High employment
When Web designer Mozes Cleveland & Co. merged with Quest4Mation, an electronic commerce company, last March to form DigitalDay, it employed a mere 44 employees. Today, DigitalDay employs 77 at its new Fairlawn headquarters.
And that number is growing almost daily, says Chairman Howard Cleveland, who admits he’s challenged to learn the names of the three or four new faces he sees come into his office weekly. Surprisingly, though, Cleveland, who expects to employ 100 by the end of next month, says he hasn’t had a difficult time finding qualified IT workers.
He says now that the Y2K scare is over, there’s an influx of IT people looking for secure positions.
Plus, Cleveland says, “we have all the good projects here — if you want to stay in the ‘Silicon Tundra’ of Northeast Ohio.”
Breaking away
One of Akron’s most successful tips groups, LeTip of the Summit (see SBN April 2000) has broken from its national affiliation to go out on its own. Members of the Akron chapter of LeTip International decided to do away with their national affiliation (and membership dues) to form TEEM (Together Everyone Earns More).
The acting president of the new group is Jim McKee, who owns Special Touch Carpet Cleaners in Akron. McKee says that by breaking away, members will be able to keep their dues in the local community, rather than supporting the activities of LeTip’s international headquarters in San Diego and its 400 local chapters.
Since the group’s formation three months ago, TEEM members have traded business leads amounting to about $1.7 million in sales, McKee says. As members of Le Tip, the year-to-date total in January 2000 was about $1.5 million, he adds. It pays to be entrepreneurial.
Easy learning
When Akron public relations agency Hitchcock Fleming & Associates wanted to publicize its 60th year in business last month, it threw a birthday bash for clients and media in true marketing fashion.

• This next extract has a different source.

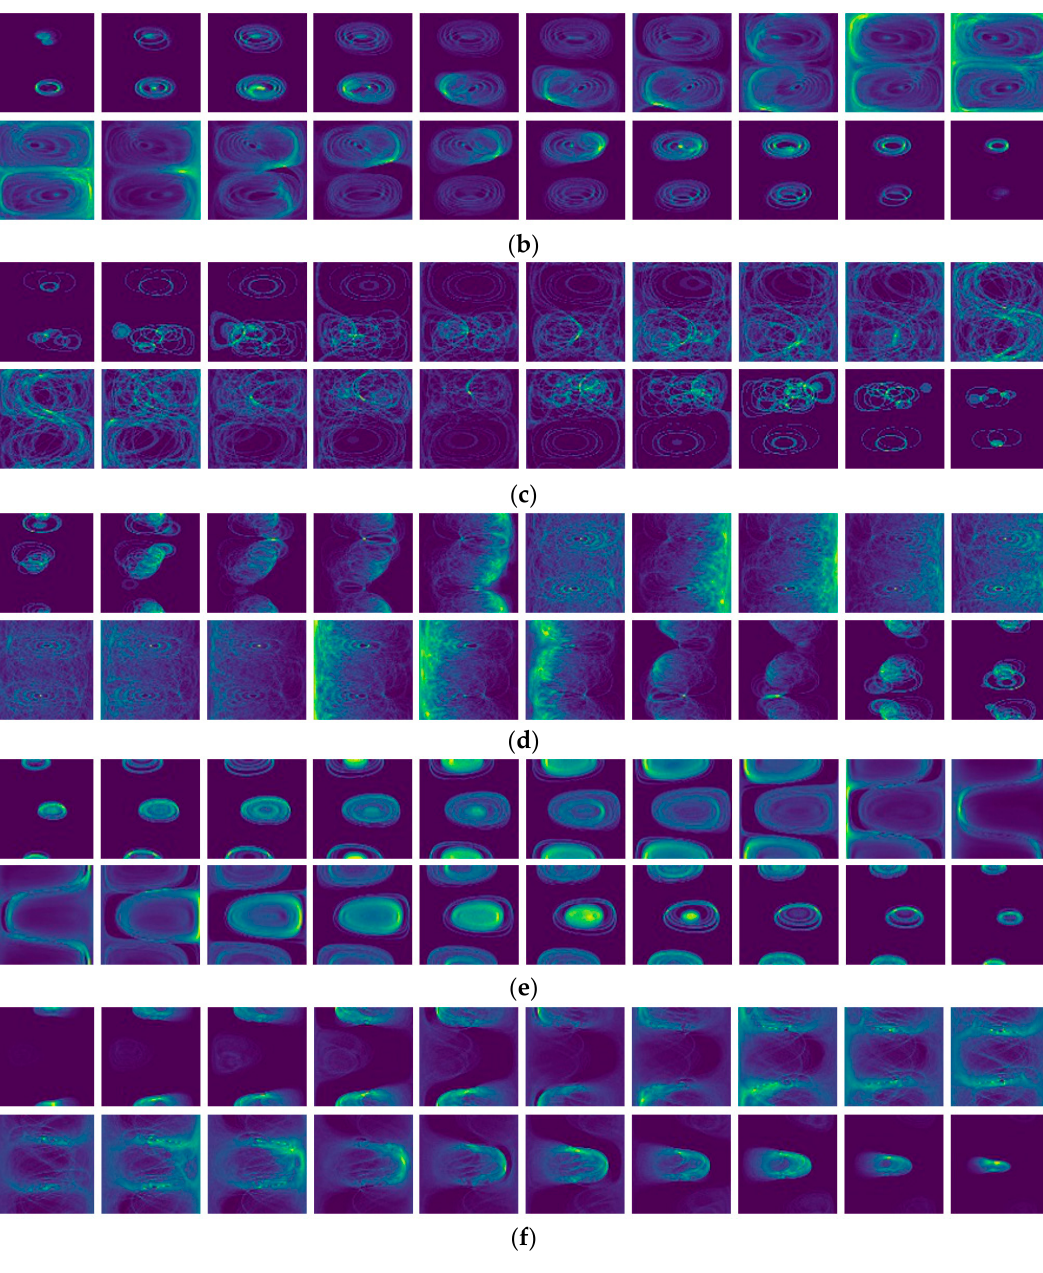
Figure 6. The 3D Hough spaces mapped from 6 samples of different objects: ( a ) pole, ( b ) pedestrian, ( c ) tree, ( d ) bush, ( e ) building, ( f ) vehicle.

The agency invited 350 Akron business executives to tour its Wolf Ledges Parkway offices, which had been transformed to display the company’s successes throughout each of its six decades in business. Attendees toured each area, which had been creatively decorated with company nostalgia from the ’40s through the ’90s. But the history lesson was an easy pill to swallow, as the room was also furnished with martini bars and tables of food catered by Moe’s Restaurant of Cuyahoga Falls.
The lesson we learned was not a history lesson, though. How do you force-feed your clients marketing material? You’ll certainly get their attention if your throw in a couple cosmopolitans and a steel drum band.